Perlite is a naturally occurring substance best known as the white stuff you see mixed into potting soil. It is derived from volcanic glass that gets heated until it pops and resembles tiny pieces of styrofoam. It is an extremely porous and pH-neutral substance. Just like expanded clay pebbles, perlite excels at simultaneously retaining moisture and aerating the soil to improve drainage. It's often available at nurseries, and, if not, then look for it online.

You can use perlite as a base layer or mix it into the potting soil. Adding it to potting mix is especially helpful for succulents and any other plants that cannot survive having soggy roots, which is most of them. When creating your own potting soil, as much as 10 to 20% of the total can be perlite. Another very similar soil amendment is vermiculite, which we will go into more detail about below. If you find yourself needing to choose between the two, know that perlite is slightly better at aeration, and vermiculite takes the crown for superior water retention. 

Pine cones

What can you do with the hundreds of pine cones littering the yard? Collect them for your houseplants is what. Free and plentiful, pine cones are a great option for aerating soil and improving drainage in potted plants. The benefits of pine cones are that they're all-natural and, even though they're organic and will eventually break down, that process will take a while. Pine cones are sturdy enough that they won't just turn to mush like newspaper or cardboard would. Almost like a miniature no-mess version of a compost bin, some plants' root systems will even consume the pine cones for energy.

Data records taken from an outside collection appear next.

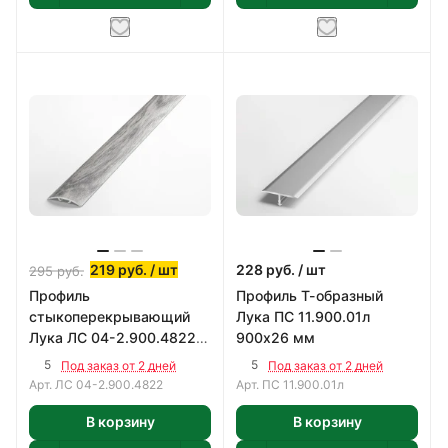
219
руб.
/ шт
228
руб.
/ шт
295
руб.
Профиль
Профиль Т-образный
стыкоперекрывающий
Лука ПС 11.900.01л
Лука ЛС 04-2.900.4822
900х26 мм
900х30 мм
5
5
Под заказ от 2 дней
Под заказ от 2 дней
Арт.
ЛС 04-2.900.4822
Арт.
ПС 11.900.01л
В корзину
В корзину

If you don't have evergreens in your backyard, you likely won't need to go too far to find them in a park. A few inches of pine cones at the bottom of the pot will give excess water a place to flow away from the roots. Or, if you have particularly small pine cones, you could stir them into the soil as an amendment before adding your plants.

Plastic bottles

Just like bubble wrap, plastic bottles work at the bottom of a planter as a buffer layer. Only use bottles that have been thoroughly cleaned and have never held noxious chemicals. Think water bottles, not cleaning supplies. Milk jugs and soda bottles will work too, once they've been washed. Also, keep the caps secured tightly to keep them from filling up with potting soil or the water they're supposed to be helping alleviate. Capping them will also keep them from collapsing.

A side benefit of filling up a good amount of space in your planter with empty plastic bottles, is that it will be lighter and easier to move around. Of course, this is beneficial for seasonal plants that need to move inside once it gets cold or just for when you're in the mood to reorganize and redecorate your patio. The bottles will still be recyclable even after sitting under plants for a while. If you find you're done with them, give them a quick rinse with the garden hose and toss them in your recycling bin.


As mentioned above, vermiculite is very similar to, and sometimes mistaken for, perlite. It is also pH neutral and gets heated so that it expands and can better retain moisture, but instead of looking like white styrofoam, vermiculite has a gray color and flaky texture. Vermiculite is sterile and porous, and when it comes to its strengths, it wins out for water retention. That's partly due to the curled and worm-like shape of each small particle that allows it to hold water in its tiny crevices. That excess moisture won't damage the roots of your plants, but it will be available for them when they need it.

Vermiculite is another naturally occurring option that gets mined from the earth, so it's perfect for organic growers. A bag of just vermiculite should be easy to find at garden centers or on Amazon. Use it to create a drainage layer at the bottom of your pots, or mix it into the soil as an amendment.